Tomorrow’s productive capacity emerges solely from today’s capital allocation. “Next Economics” isn’t about philanthropy or “feeling good.” It is the only functionally rational strategy left in a world that needs to exist for returns to matter.

The Thesis: Capital Allocation Is Civilization Building

Every investment is a vote for a specific future. We are currently misallocating the power of $500 trillion to fund our own demise. The companies solving climate risk, food insecurity, biological threats, grid instability, and ecological collapse represent the next productivity frontier. They are the keys to the Next Economy, which represents the greatest productivity frontier in human history:

  • Replace the Obsolete: Move from fossil fuel expansion that threatens mass displacement → fund circular models (like Redwood Materials) that are higher-margin and resource-secure.
  • Post-Scarcity Infrastructure + Energy: Invest in restorative, regenerative, and life-preserving technologies → extend the timeline on which prosperity is even possible.
  • Precision Biology: Invest in sustainable proteins and materials at 10x lower environmental costs → stabilize food, resources, and geopolitical systems.
Beyond Nihilism: Funding the Next Economy

Erika Karp W85 (Image courtesy of Green Alpha Investments)

This isn’t “sustainable investing” as a subset of finance; it’s recognizing that the economy is a subset of Earth’s systems and that the companies funding this transition represent the economy’s next productivity frontier. They’re not competing against incumbents; they’re replacing systems that physics and biology have already declared obsolete.

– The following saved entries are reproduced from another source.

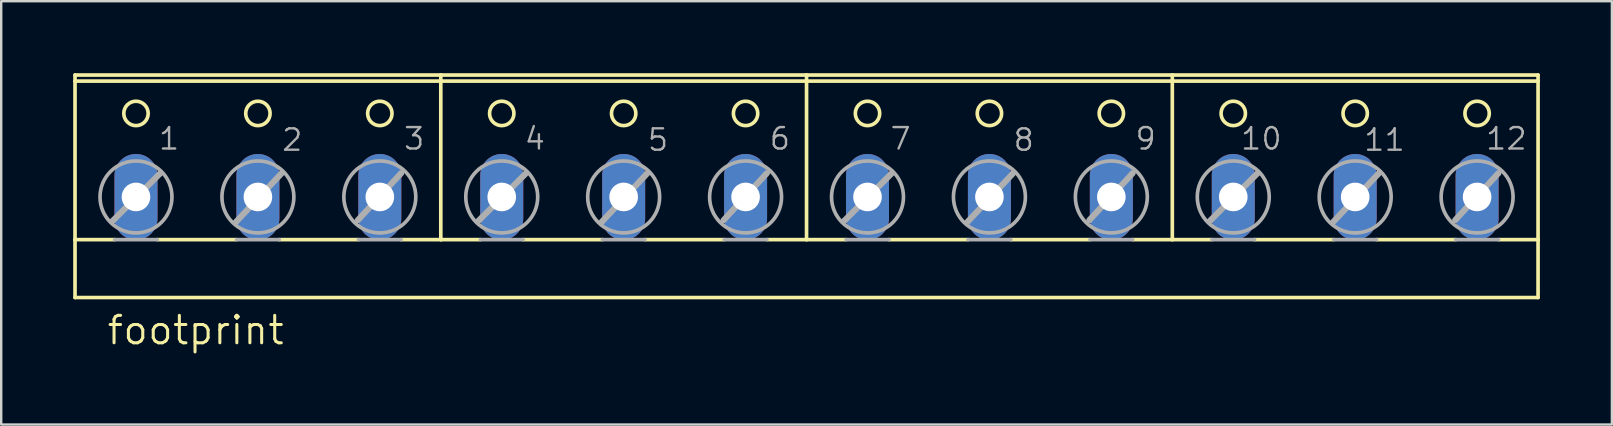
<source format=kicad_pcb>
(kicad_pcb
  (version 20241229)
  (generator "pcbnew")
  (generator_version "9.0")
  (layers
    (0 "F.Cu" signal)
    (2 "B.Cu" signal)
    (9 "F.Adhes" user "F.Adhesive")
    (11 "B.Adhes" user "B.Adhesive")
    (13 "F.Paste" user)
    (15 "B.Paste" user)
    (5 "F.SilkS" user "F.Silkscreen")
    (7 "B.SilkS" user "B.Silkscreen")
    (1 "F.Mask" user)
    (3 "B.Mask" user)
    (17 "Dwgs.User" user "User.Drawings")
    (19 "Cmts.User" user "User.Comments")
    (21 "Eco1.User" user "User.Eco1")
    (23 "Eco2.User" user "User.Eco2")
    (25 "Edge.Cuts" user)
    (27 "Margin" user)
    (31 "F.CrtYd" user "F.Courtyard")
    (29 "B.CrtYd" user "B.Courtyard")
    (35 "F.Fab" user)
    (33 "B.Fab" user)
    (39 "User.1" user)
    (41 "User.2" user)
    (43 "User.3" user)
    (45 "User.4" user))
  (footprint "footprint"
    (layer "F.Cu")
    (at 30.556 4.521)
    (property "Reference" "footprint" (at -29.21 6.858 0) (layer "F.SilkS") (effects (font (size 1.143 1.143) (thickness 0.127)) (justify left bottom)))
    (fp_line (start -30.48 -4.191) (end -30.48 -4.445) (stroke (width 0.152) (type solid)) (layer "F.SilkS"))
    (fp_line (start -30.48 2.413) (end -30.48 -4.191) (stroke (width 0.152) (type solid)) (layer "F.SilkS"))
    (fp_line (start -30.48 2.413) (end -28.829 2.413) (stroke (width 0.152) (type solid)) (layer "F.SilkS"))
    (fp_line (start -30.48 4.826) (end -30.48 2.413) (stroke (width 0.152) (type solid)) (layer "F.SilkS"))
    (fp_line (start -30.48 4.826) (end 30.48 4.826) (stroke (width 0.152) (type solid)) (layer "F.SilkS"))
    (fp_line (start -27.051 2.413) (end -23.749 2.413) (stroke (width 0.152) (type solid)) (layer "F.SilkS"))
    (fp_line (start -21.971 2.413) (end -18.669 2.413) (stroke (width 0.152) (type solid)) (layer "F.SilkS"))
    (fp_line (start -16.891 2.413) (end -15.24 2.413) (stroke (width 0.152) (type solid)) (layer "F.SilkS"))
    (fp_line (start -15.24 -4.445) (end -30.48 -4.445) (stroke (width 0.152) (type solid)) (layer "F.SilkS"))
    (fp_line (start -15.24 -4.445) (end -15.24 2.413) (stroke (width 0.152) (type solid)) (layer "F.SilkS"))
    (fp_line (start -15.24 2.413) (end -13.589 2.413) (stroke (width 0.152) (type solid)) (layer "F.SilkS"))
    (fp_line (start -11.811 2.413) (end -8.509 2.413) (stroke (width 0.152) (type solid)) (layer "F.SilkS"))
    (fp_line (start -6.731 2.413) (end -3.429 2.413) (stroke (width 0.152) (type solid)) (layer "F.SilkS"))
    (fp_line (start -1.651 2.413) (end 0 2.413) (stroke (width 0.152) (type solid)) (layer "F.SilkS"))
    (fp_line (start 0 -4.445) (end -15.24 -4.445) (stroke (width 0.152) (type solid)) (layer "F.SilkS"))
    (fp_line (start 0 -4.445) (end 0 2.413) (stroke (width 0.152) (type solid)) (layer "F.SilkS"))
    (fp_line (start 0 2.413) (end 1.651 2.413) (stroke (width 0.152) (type solid)) (layer "F.SilkS"))
    (fp_line (start 3.429 2.413) (end 6.731 2.413) (stroke (width 0.152) (type solid)) (layer "F.SilkS"))
    (fp_line (start 8.509 2.413) (end 11.811 2.413) (stroke (width 0.152) (type solid)) (layer "F.SilkS"))
    (fp_line (start 13.589 2.413) (end 15.24 2.413) (stroke (width 0.152) (type solid)) (layer "F.SilkS"))
    (fp_line (start 15.24 -4.445) (end 0 -4.445) (stroke (width 0.152) (type solid)) (layer "F.SilkS"))
    (fp_line (start 15.24 -4.445) (end 15.24 2.413) (stroke (width 0.152) (type solid)) (layer "F.SilkS"))
    (fp_line (start 15.24 2.413) (end 16.891 2.413) (stroke (width 0.152) (type solid)) (layer "F.SilkS"))
    (fp_line (start 18.669 2.413) (end 21.971 2.413) (stroke (width 0.152) (type solid)) (layer "F.SilkS"))
    (fp_line (start 23.749 2.413) (end 27.051 2.413) (stroke (width 0.152) (type solid)) (layer "F.SilkS"))
    (fp_line (start 28.829 2.413) (end 30.48 2.413) (stroke (width 0.152) (type solid)) (layer "F.SilkS"))
    (fp_line (start 30.48 -4.445) (end 15.24 -4.445) (stroke (width 0.152) (type solid)) (layer "F.SilkS"))
    (fp_line (start 30.48 -4.445) (end 30.48 -4.191) (stroke (width 0.152) (type solid)) (layer "F.SilkS"))
    (fp_line (start 30.48 -4.191) (end -30.48 -4.191) (stroke (width 0.152) (type solid)) (layer "F.SilkS"))
    (fp_line (start 30.48 -4.191) (end 30.48 2.413) (stroke (width 0.152) (type solid)) (layer "F.SilkS"))
    (fp_line (start 30.48 2.413) (end 30.48 4.826) (stroke (width 0.152) (type solid)) (layer "F.SilkS"))
    (fp_circle (center -27.94 -2.845) (end -27.432 -2.845) (stroke (width 0.152) (type solid)) (fill no) (layer "F.SilkS"))
    (fp_circle (center -22.86 -2.845) (end -22.352 -2.845) (stroke (width 0.152) (type solid)) (fill no) (layer "F.SilkS"))
    (fp_circle (center -17.78 -2.845) (end -17.272 -2.845) (stroke (width 0.152) (type solid)) (fill no) (layer "F.SilkS"))
    (fp_circle (center -12.7 -2.845) (end -12.192 -2.845) (stroke (width 0.152) (type solid)) (fill no) (layer "F.SilkS"))
    (fp_circle (center -7.62 -2.845) (end -7.112 -2.845) (stroke (width 0.152) (type solid)) (fill no) (layer "F.SilkS"))
    (fp_circle (center -2.54 -2.845) (end -2.032 -2.845) (stroke (width 0.152) (type solid)) (fill no) (layer "F.SilkS"))
    (fp_circle (center 2.54 -2.845) (end 3.048 -2.845) (stroke (width 0.152) (type solid)) (fill no) (layer "F.SilkS"))
    (fp_circle (center 7.62 -2.845) (end 8.128 -2.845) (stroke (width 0.152) (type solid)) (fill no) (layer "F.SilkS"))
    (fp_circle (center 12.7 -2.845) (end 13.208 -2.845) (stroke (width 0.152) (type solid)) (fill no) (layer "F.SilkS"))
    (fp_circle (center 17.78 -2.845) (end 18.288 -2.845) (stroke (width 0.152) (type solid)) (fill no) (layer "F.SilkS"))
    (fp_circle (center 22.86 -2.845) (end 23.368 -2.845) (stroke (width 0.152) (type solid)) (fill no) (layer "F.SilkS"))
    (fp_circle (center 27.94 -2.845) (end 28.448 -2.845) (stroke (width 0.152) (type solid)) (fill no) (layer "F.SilkS"))
    (fp_line (start -28.931 1.651) (end -26.924 -0.356) (stroke (width 0.254) (type solid)) (layer "F.Fab"))
    (fp_line (start -28.829 2.413) (end -27.051 2.413) (stroke (width 0.152) (type solid)) (layer "F.Fab"))
    (fp_line (start -23.774 1.676) (end -21.869 -0.356) (stroke (width 0.254) (type solid)) (layer "F.Fab"))
    (fp_line (start -23.749 2.413) (end -21.971 2.413) (stroke (width 0.152) (type solid)) (layer "F.Fab"))
    (fp_line (start -18.694 1.6) (end -16.891 -0.356) (stroke (width 0.254) (type solid)) (layer "F.Fab"))
    (fp_line (start -18.669 2.413) (end -16.891 2.413) (stroke (width 0.152) (type solid)) (layer "F.Fab"))
    (fp_line (start -13.691 1.651) (end -11.684 -0.356) (stroke (width 0.254) (type solid)) (layer "F.Fab"))
    (fp_line (start -13.589 2.413) (end -11.811 2.413) (stroke (width 0.152) (type solid)) (layer "F.Fab"))
    (fp_line (start -8.534 1.676) (end -6.629 -0.356) (stroke (width 0.254) (type solid)) (layer "F.Fab"))
    (fp_line (start -8.509 2.413) (end -6.731 2.413) (stroke (width 0.152) (type solid)) (layer "F.Fab"))
    (fp_line (start -3.454 1.6) (end -1.651 -0.356) (stroke (width 0.254) (type solid)) (layer "F.Fab"))
    (fp_line (start -3.429 2.413) (end -1.651 2.413) (stroke (width 0.152) (type solid)) (layer "F.Fab"))
    (fp_line (start 1.549 1.651) (end 3.556 -0.356) (stroke (width 0.254) (type solid)) (layer "F.Fab"))
    (fp_line (start 1.651 2.413) (end 3.429 2.413) (stroke (width 0.152) (type solid)) (layer "F.Fab"))
    (fp_line (start 6.706 1.676) (end 8.611 -0.356) (stroke (width 0.254) (type solid)) (layer "F.Fab"))
    (fp_line (start 6.731 2.413) (end 8.509 2.413) (stroke (width 0.152) (type solid)) (layer "F.Fab"))
    (fp_line (start 11.786 1.6) (end 13.589 -0.356) (stroke (width 0.254) (type solid)) (layer "F.Fab"))
    (fp_line (start 11.811 2.413) (end 13.589 2.413) (stroke (width 0.152) (type solid)) (layer "F.Fab"))
    (fp_line (start 16.789 1.651) (end 18.796 -0.356) (stroke (width 0.254) (type solid)) (layer "F.Fab"))
    (fp_line (start 16.891 2.413) (end 18.669 2.413) (stroke (width 0.152) (type solid)) (layer "F.Fab"))
    (fp_line (start 21.946 1.676) (end 23.851 -0.356) (stroke (width 0.254) (type solid)) (layer "F.Fab"))
    (fp_line (start 21.971 2.413) (end 23.749 2.413) (stroke (width 0.152) (type solid)) (layer "F.Fab"))
    (fp_line (start 27.026 1.6) (end 28.829 -0.356) (stroke (width 0.254) (type solid)) (layer "F.Fab"))
    (fp_line (start 27.051 2.413) (end 28.829 2.413) (stroke (width 0.152) (type solid)) (layer "F.Fab"))
    (fp_circle (center -27.94 0.635) (end -26.441 0.635) (stroke (width 0.152) (type solid)) (fill no) (layer "F.Fab"))
    (fp_circle (center -22.86 0.635) (end -21.361 0.635) (stroke (width 0.152) (type solid)) (fill no) (layer "F.Fab"))
    (fp_circle (center -17.78 0.635) (end -16.281 0.635) (stroke (width 0.152) (type solid)) (fill no) (layer "F.Fab"))
    (fp_circle (center -12.7 0.635) (end -11.201 0.635) (stroke (width 0.152) (type solid)) (fill no) (layer "F.Fab"))
    (fp_circle (center -7.62 0.635) (end -6.121 0.635) (stroke (width 0.152) (type solid)) (fill no) (layer "F.Fab"))
    (fp_circle (center -2.54 0.635) (end -1.041 0.635) (stroke (width 0.152) (type solid)) (fill no) (layer "F.Fab"))
    (fp_circle (center 2.54 0.635) (end 4.039 0.635) (stroke (width 0.152) (type solid)) (fill no) (layer "F.Fab"))
    (fp_circle (center 7.62 0.635) (end 9.119 0.635) (stroke (width 0.152) (type solid)) (fill no) (layer "F.Fab"))
    (fp_circle (center 12.7 0.635) (end 14.199 0.635) (stroke (width 0.152) (type solid)) (fill no) (layer "F.Fab"))
    (fp_circle (center 17.78 0.635) (end 19.279 0.635) (stroke (width 0.152) (type solid)) (fill no) (layer "F.Fab"))
    (fp_circle (center 22.86 0.635) (end 24.359 0.635) (stroke (width 0.152) (type solid)) (fill no) (layer "F.Fab"))
    (fp_circle (center 27.94 0.635) (end 29.439 0.635) (stroke (width 0.152) (type solid)) (fill no) (layer "F.Fab"))
    (fp_text user "7" (at 3.429 -1.27 0) (layer "F.Fab") (effects (font (size 0.892 0.892) (thickness 0.099)) (justify left bottom)))
    (fp_text user "1" (at -27.051 -1.27 0) (layer "F.Fab") (effects (font (size 0.892 0.892) (thickness 0.099)) (justify left bottom)))
    (fp_text user "10" (at 18.034 -1.27 0) (layer "F.Fab") (effects (font (size 0.892 0.892) (thickness 0.099)) (justify left bottom)))
    (fp_text user "2" (at -21.92 -1.219 0) (layer "F.Fab") (effects (font (size 0.892 0.892) (thickness 0.099)) (justify left bottom)))
    (fp_text user "6" (at -1.6 -1.27 0) (layer "F.Fab") (effects (font (size 0.892 0.892) (thickness 0.099)) (justify left bottom)))
    (fp_text user "8" (at 8.56 -1.219 0) (layer "F.Fab") (effects (font (size 0.892 0.892) (thickness 0.099)) (justify left bottom)))
    (fp_text user "5" (at -6.68 -1.219 0) (layer "F.Fab") (effects (font (size 0.892 0.892) (thickness 0.099)) (justify left bottom)))
    (fp_text user "12" (at 28.245 -1.27 0) (layer "F.Fab") (effects (font (size 0.892 0.892) (thickness 0.099)) (justify left bottom)))
    (fp_text user "4" (at -11.811 -1.27 0) (layer "F.Fab") (effects (font (size 0.892 0.892) (thickness 0.099)) (justify left bottom)))
    (fp_text user "3" (at -16.84 -1.27 0) (layer "F.Fab") (effects (font (size 0.892 0.892) (thickness 0.099)) (justify left bottom)))
    (fp_text user "9" (at 13.64 -1.27 0) (layer "F.Fab") (effects (font (size 0.892 0.892) (thickness 0.099)) (justify left bottom)))
    (fp_text user "11" (at 23.165 -1.219 0) (layer "F.Fab") (effects (font (size 0.892 0.892) (thickness 0.099)) (justify left bottom)))
    (pad "1" thru_hole oval (at -27.94 0.635 90) (size 3.581 1.791) (drill 1.194) (layers "*.Cu" "*.Mask"))
    (pad "2" thru_hole oval (at -22.86 0.635 90) (size 3.581 1.791) (drill 1.194) (layers "*.Cu" "*.Mask"))
    (pad "3" thru_hole oval (at -17.78 0.635 90) (size 3.581 1.791) (drill 1.194) (layers "*.Cu" "*.Mask"))
    (pad "4" thru_hole oval (at -12.7 0.635 90) (size 3.581 1.791) (drill 1.194) (layers "*.Cu" "*.Mask"))
    (pad "5" thru_hole oval (at -7.62 0.635 90) (size 3.581 1.791) (drill 1.194) (layers "*.Cu" "*.Mask"))
    (pad "6" thru_hole oval (at -2.54 0.635 90) (size 3.581 1.791) (drill 1.194) (layers "*.Cu" "*.Mask"))
    (pad "7" thru_hole oval (at 2.54 0.635 90) (size 3.581 1.791) (drill 1.194) (layers "*.Cu" "*.Mask"))
    (pad "8" thru_hole oval (at 7.62 0.635 90) (size 3.581 1.791) (drill 1.194) (layers "*.Cu" "*.Mask"))
    (pad "9" thru_hole oval (at 12.7 0.635 90) (size 3.581 1.791) (drill 1.194) (layers "*.Cu" "*.Mask"))
    (pad "10" thru_hole oval (at 17.78 0.635 90) (size 3.581 1.791) (drill 1.194) (layers "*.Cu" "*.Mask"))
    (pad "11" thru_hole oval (at 22.86 0.635 90) (size 3.581 1.791) (drill 1.194) (layers "*.Cu" "*.Mask"))
    (pad "12" thru_hole oval (at 27.94 0.635 90) (size 3.581 1.791) (drill 1.194) (layers "*.Cu" "*.Mask")))
  (gr_rect
    (start -3 -3)
    (end 64.112 14.638)
    (stroke (width 0.1) (type default))
    (fill no)
    (layer "Edge.Cuts")))
</source>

Managing $500 trillion as if the polycrisis doesn’t exist — as if returns can be separated from the habitability of the planet — is civilizational suicide. The funds tracking fossil fuel indices while the world burns aren’t being “prudent.” They are sleepwalking toward a cliff while counting their steps as progress.

As Ruby reminds us:

“We may inherit a broken moment, but we also inherit the chance to repair it. Believing in a better world isn’t naive — it’s necessary.”

The Choice

So yes, pay attention. Feel the weight of these converging challenges. Let Ruby’s exhaustion wash over you and the dread sink in. But also recognize that despair is a luxury we can’t afford. The polycrisis is real. Yet the solutions are economically superior, technologically feasible, and desperately seeking capital.

Nihilism is only justified if we accept powerlessness. We aren’t powerless; we are just presently misallocating our power.

Divest from the problem. Invest in the solution. Tomorrow’s world — if there is one — will emerge from today’s portfolios. The question isn’t whether to hope. It’s whether to act while action still matters.

 

Erika Karp W85 is president of Green Alpha Investments, where she guides the firm’s strategy using more than 30 years of Wall Street experience in sustainable finance. She previously was the founder and CEO at Cornerstone Capital Group and held leadership roles at UBS and Credit Suisse. Karp is taking part in Wharton’s 4th Annual Impact Convening in January 2026.

Garvin Jabusch is chief investment officer at GAI, where he channels existential dread into portfolio construction. He cofounded Green Alpha to prove that competitive performance and derisking the world aren’t mutually exclusive — that the best returns come from investing in innovative solutions to civilizational threats, not their causes.